Handsome men

«L’homme ne se doutait même pas que le PDG de l’entreprise était le père de sa femme»

 

« L’image de l’entreprise… Tu penses que je me suis hissé au sommet en sacrifiant les miens ? » Le ton de Victor monta d’un cran, résonnant comme le tonnerre. « Sais-tu pourquoi cette réunion était programmée aujourd’hui, Marc ? »

​Marc secoua la tête, incapable d’articuler un mot, les yeux écarquillés par la terreur.

​« Cela fait cinq ans que je fais surveiller ma fille, » révéla Victor, jetant un regard attendri vers Léa avant de foudroyer à nouveau le jeune loup. « Je savais où elle vivait. Je savais avec qui. Elle m’avait fait promettre de ne jamais intervenir, de la laisser vivre sa vie, de la laisser croire qu’elle pouvait se construire avec un “homme simple” qui l’aimerait pour ce qu’elle est. J’ai respecté son choix. Mais je n’ai jamais cessé de veiller. J’ai acheté cette succursale il y a deux ans, uniquement pour t’avoir sous mon aile. Pour t’observer. Pour voir si l’homme qui partageait le lit de ma fille unique était digne d’elle. »

​Le souffle de Marc se bloqua dans sa gorge. Ses genoux menacèrent de céder. Toute son ascension fulgurante, ses promotions, ses succès… tout n’avait été qu’une mise en scène gigantesque. Un test grandeur nature orchestré par un père inquiet.

​« Aujourd’hui, » reprit Victor avec un mépris glacial, « j’allais te nommer directeur associé. Je m’étais convaincu que tu étais peut-être un homme de valeur, malgré ton arrogance. Mais la providence fait bien les choses. Les chaudières explosent. Les masques tombent. »

​Il fit un dernier pas, se plantant à quelques centimètres du visage livide de Marc.

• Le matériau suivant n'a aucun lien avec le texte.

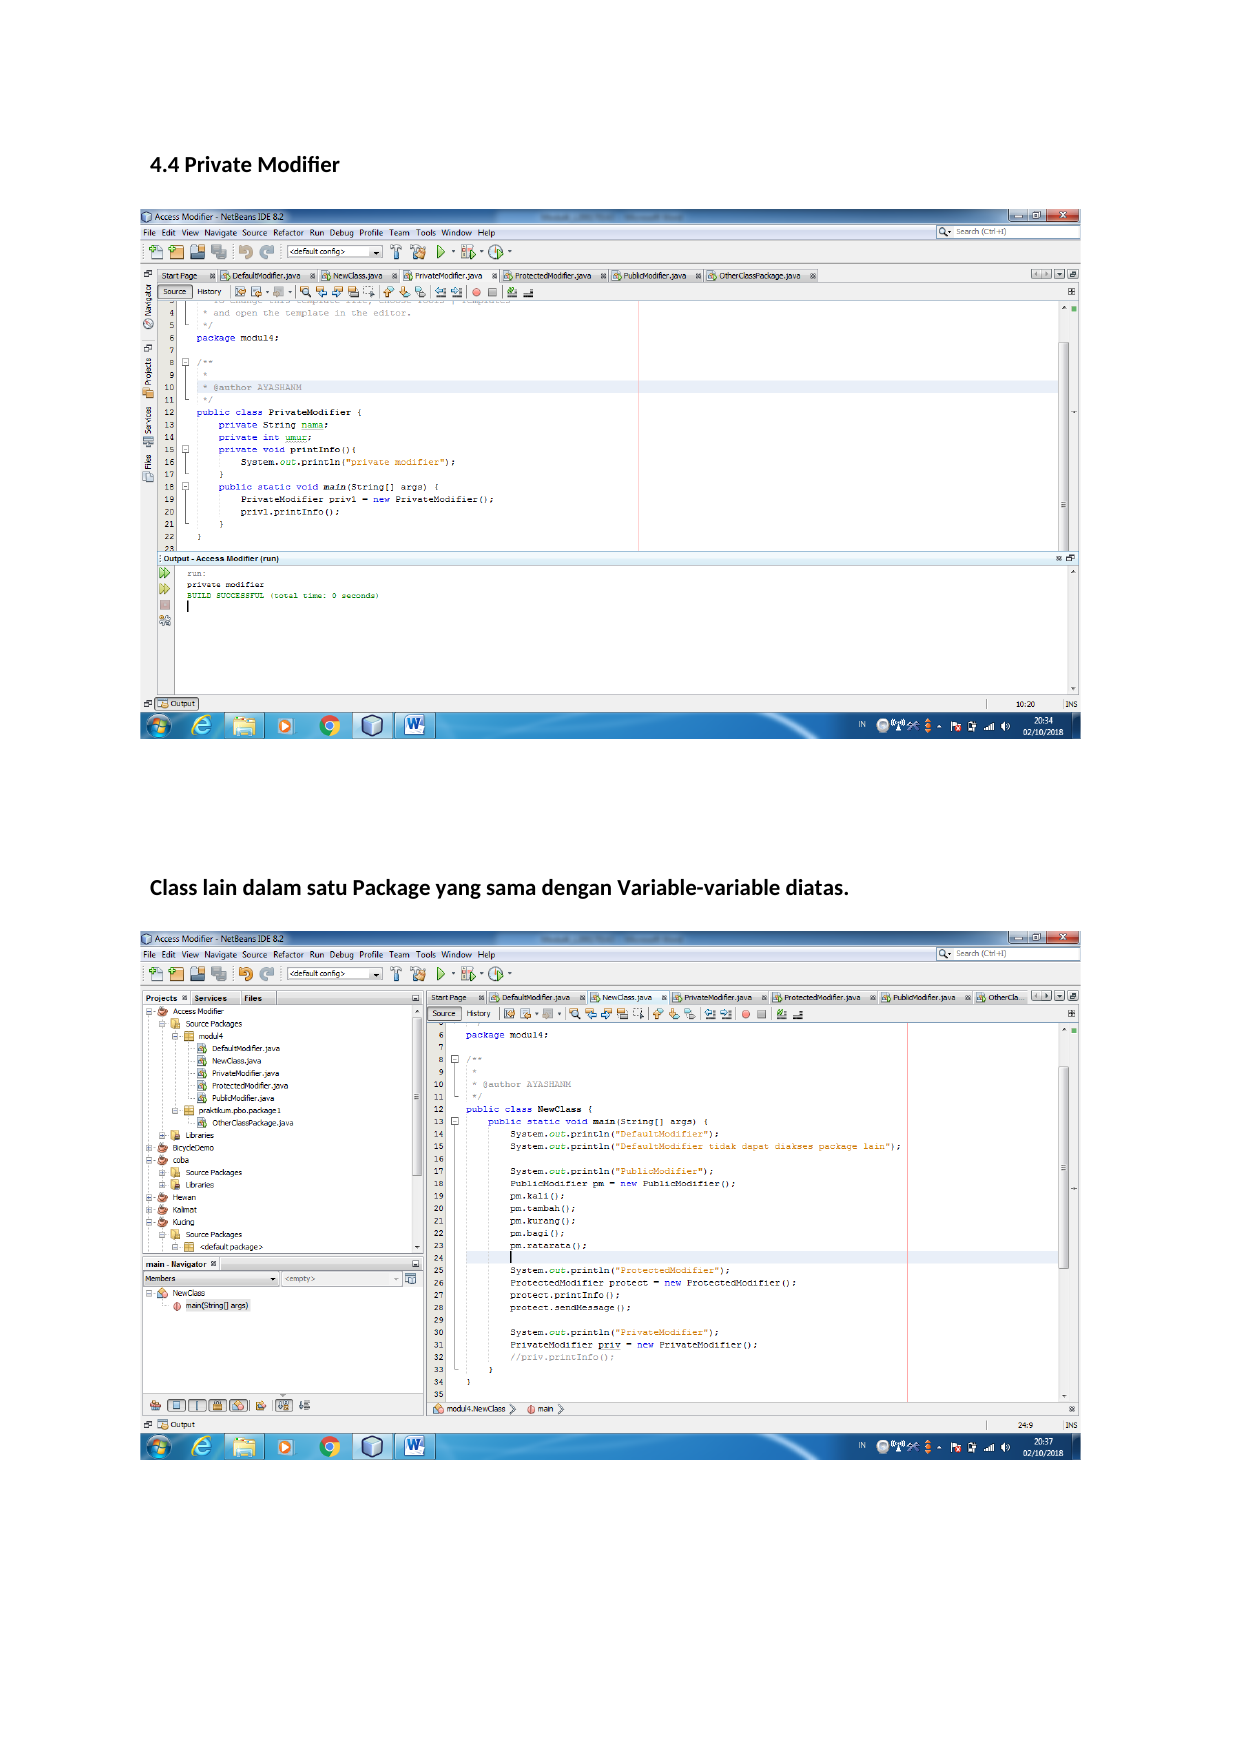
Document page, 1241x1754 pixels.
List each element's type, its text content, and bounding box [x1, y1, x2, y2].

text Class lain dalam satu Package yang sama dengan Variable-variable diatas. [150, 873, 1090, 901]
text 4.4 Private Modifier [150, 150, 1090, 178]
picture [140, 931, 1081, 1460]
picture [140, 209, 1081, 739]
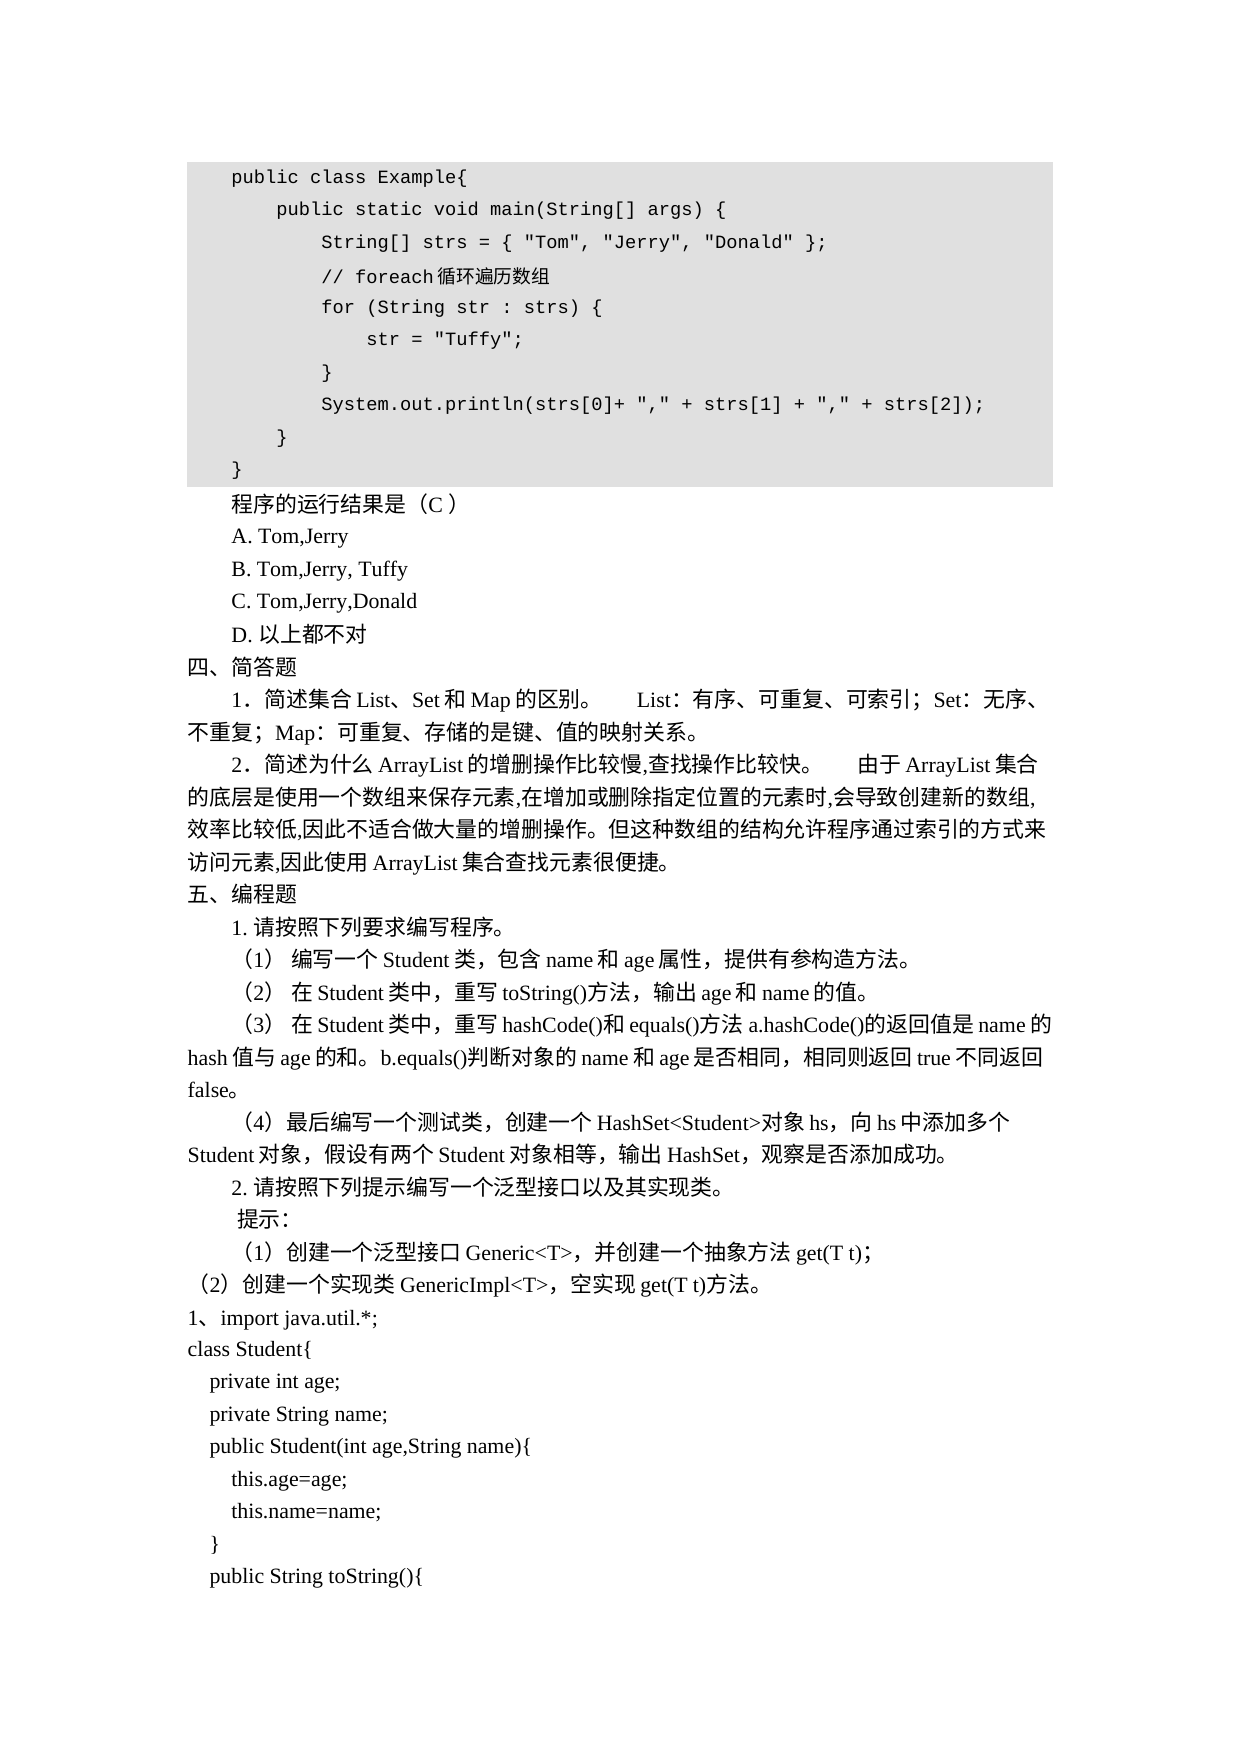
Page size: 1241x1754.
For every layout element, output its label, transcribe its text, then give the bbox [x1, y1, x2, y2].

text private String name; [187, 1397, 1053, 1429]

​« Tu as dit à ma fille qu’elle ruinait ton image, » murmura Victor d’une voix si basse qu’elle en devenait terrifiante. « Laisse-moi te parler de ton avenir, Marc. À partir de cette seconde, tu n’as plus d’emploi dans cette tour. Tu n’en auras plus dans aucune de mes filiales, dans le monde entier. Et crois-moi sur parole, un seul coup de fil de ma part à mes concurrents, et tu ne pourras même plus trouver un poste de stagiaire dans ce pays. Ton image, Marc… je viens de la pulvériser. »

​Marc ouvrit la bouche, mais seul un sanglot pathétique s’en échappa. Le vide s’ouvrait sous lui. Sa carrière, sa fierté, son monde factice bâti sur les apparences venaient de s’effondrer en l’espace de quinze secondes.

​Victor se détourna de l’épave qu’était devenu Marc sans même lui accorder un second regard. Il rejoignit sa fille. D’un geste protecteur, il passa son bras libre autour des épaules frêles de Léa, qui pleurait silencieusement, soulagée d’avoir enfin retrouvé l’étreinte solide de son père, regrettant d’avoir cru fuir sa cage dorée pour tomber dans une prison de mépris.

​« Viens, ma chérie, » dit doucement Victor, reprenant son ton de patriarche bienveillant. « Rentrons à la maison. Tes garçons ont besoin d’un bain chaud, et toi d’une vraie famille. Nous enverrons quelqu’un vider ton appartement. »

​Léa hocha lentement la tête. Elle ne jeta pas un seul regard en arrière vers l’homme en costume bleu nuit.

​Ils franchirent le seuil de la salle de conférence, laissant derrière eux la porte grande ouverte. Dans l’immense pièce aseptisée, baignée par la lumière blanche et froide de l’ambiance corporate, Marc resta seul. Figé au milieu du bureau de verre, entouré de ses dossiers parfaits et de son ambition en miettes, il comprit enfin le véritable prix de l’image.

​Et il comprit qu’il venait de tout perdre.